Logistique : McKinsey devra présenter sa stratégie avant fin 2008

L’étude servira de base au contrat-programme CGEM-gouvernement pour la période 2008-2010. Formation, émergence d’opérateurs locomotives…, ce qu’attendent les professionnels.

Le gouvernement et la Confédération générale des entreprises du Maroc (CGEM) ont commandé une étude sur la logistique au cabinet international McKinsey qui devra rendre sa copie avant la fin de cette année.

Une étude de plus, serait-on tenté de dire, car des études sur la logistique ou en rapport avec cette activité, il y en a eu sept depuis que le Maroc s’est engagé dans une politique de modernisation de ses infrastructures de transport (programme d’autoroutes, réforme du transport de marchandises, réforme portuaire, projets de l’ONCF, Tanger-Med, etc.). La plus connue est celle réalisée en 2006 par la Banque Mondiale.

Selon un responsable à la Fédération du transport, ces études se sont toutes arrêtées au stade du diagnostic, et il s’agit cette fois-ci d’«aller plus loin en sortant avec une stratégie globale, suivie de réalisations, au service de la compétitivité de l’économie nationale», à l’instar de ce qui a été fait pour le plan Emergence.

Certaines études estiment, en effet, les coûts liés à la logistique au Maroc à 20% du PIB, alors qu’ils sont dans les pays dits émergents de l’ordre de 15% et se situent dans les pays à économies développées entre 10 et 13%. Une autre étude signale, à titre d’exemple, que le transport d’une cargaison d’Agadir vers la France coûte autant qu’au départ d’Istanbul, pourtant plus éloignée.

Il n’est pas étonnant donc que certaines industries autrefois compétitives se trouvent aujourd’hui en grande difficulté. Le dernier rapport de la Banque Mondiale sur les performances logistiques classe le Maroc au 94e rang mondial. C’est dire le travail qui reste à faire pour lever les handicaps.

Des freins d’ordre réglementaire et institutionnel
Le premier, et non des moindres, a trait à l’état de santé du transport routier de marchandises. Certes, le gouvernement a réformé ce secteur, mais les résultats de cette réforme sont pour le moins mitigés. Malgré ses efforts répétés, le ministère de l’équipement et du transport n’arrive pas encore à inciter les sociétés, dont la plupart sont individuelles et travaillent dans l’informel, à renouveler leurs véhicules. La réforme portuaire n’a pas non plus encore porté ses fruits.

A ces constats, il faut ajouter des freins d’ordre réglementaire et institutionnel. Et dans leur sillage, on trouve encore le problème d’accès au foncier, souligné par toutes les études sur la logistique. Selon certains experts, il existe un manque de coordination flagrant entre le département de l’équipement et du transport et celui de l’aménagement du territoire, ou ce qu’il en reste, sachant qu’aujourd’hui l’aménagement du territoire est fragmenté entre deux départements ministériels, en l’occurrence l’Habitat et l’Energie et les Mines.

Un secteur dispersé
Question d’un expert : «Alors que toutes les recommandations concernent la création de plateformes logistiques loin des centres urbains, comment peut-on expliquer qu’on veuille créer une nouvelle ville nouvelle à Zénata en même temps qu’une plateforme logistique ?». Il fait aussi remarquer que «toute la route côtière, à partir du port de Casablanca, est bordée d’entrepôts dont il faudrait se débarrasser au plus vite».

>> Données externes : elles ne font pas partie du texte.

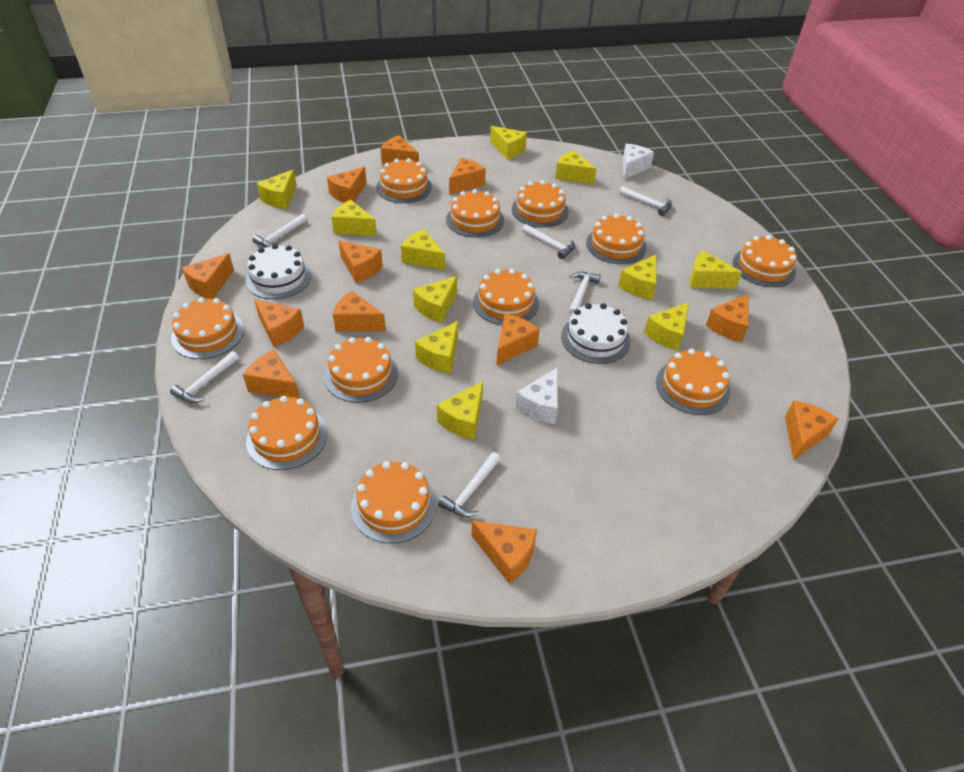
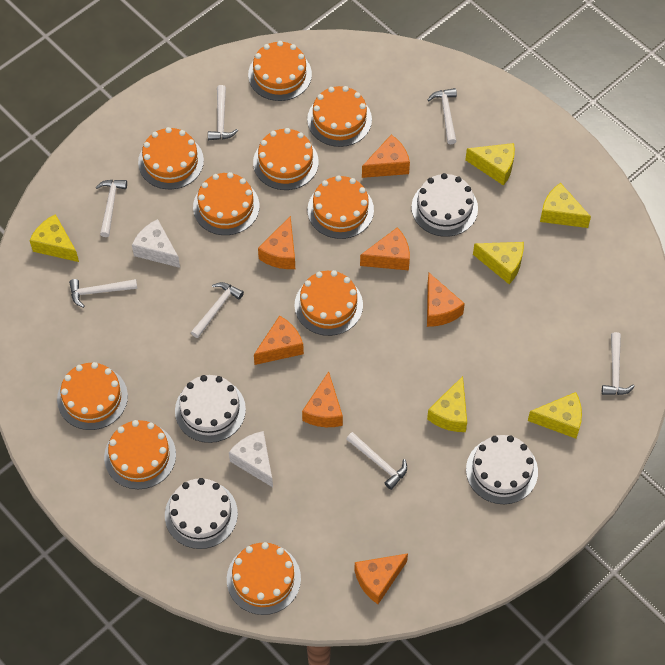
orange cake: 11 -> 10
orange cheese: 12 -> 7
white cake: 2 -> 4
white hammer: 6 -> 7
yellow cheese: 11 -> 6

Enfin, le Maroc souffre d’une carence en termes de ressources humaines au service de la chaîne logistique. Selon Mustapha El Khayat, expert international et président de l’Association marocaine pour la logistique, la formation en logistique est peu développée et se résume, selon lui, à quelques mastères, alors qu’en parallèle certains profils sont quasiment inexistants (caristes, manutentionnaires, gestionnaires pilotes de flux, réceptionnaires logisticiens, transporteurs qualifiés en chaîne du froid et en matières dangereuses, etc.). Et même quand ces formations existent, elles sont insuffisantes et non coordonnées.

Il se dégage de cet état des lieux que la logistique moderne existe, mais qu’elle est dispersée et limitée à certaines industries. On peut citer à titre d’exemple l’industrie laitière qui dispose de chaînes logistiques efficientes, mais aussi la grande distribution et les franchises qui sont souvent intégrées à une chaîne logistique.
Des raisons déterminantes pour l’élaboration des termes de référence de l’étude en cours de réalisation par McKinsey et qui devra servir de base au plan d’action gouvernement-CGEM pour la période 2008-2012. L’étude devra déboucher sur la proposition d’un échantillon d’indicateurs permettant le suivi permanent des performances des chaînes logistiques marocaines.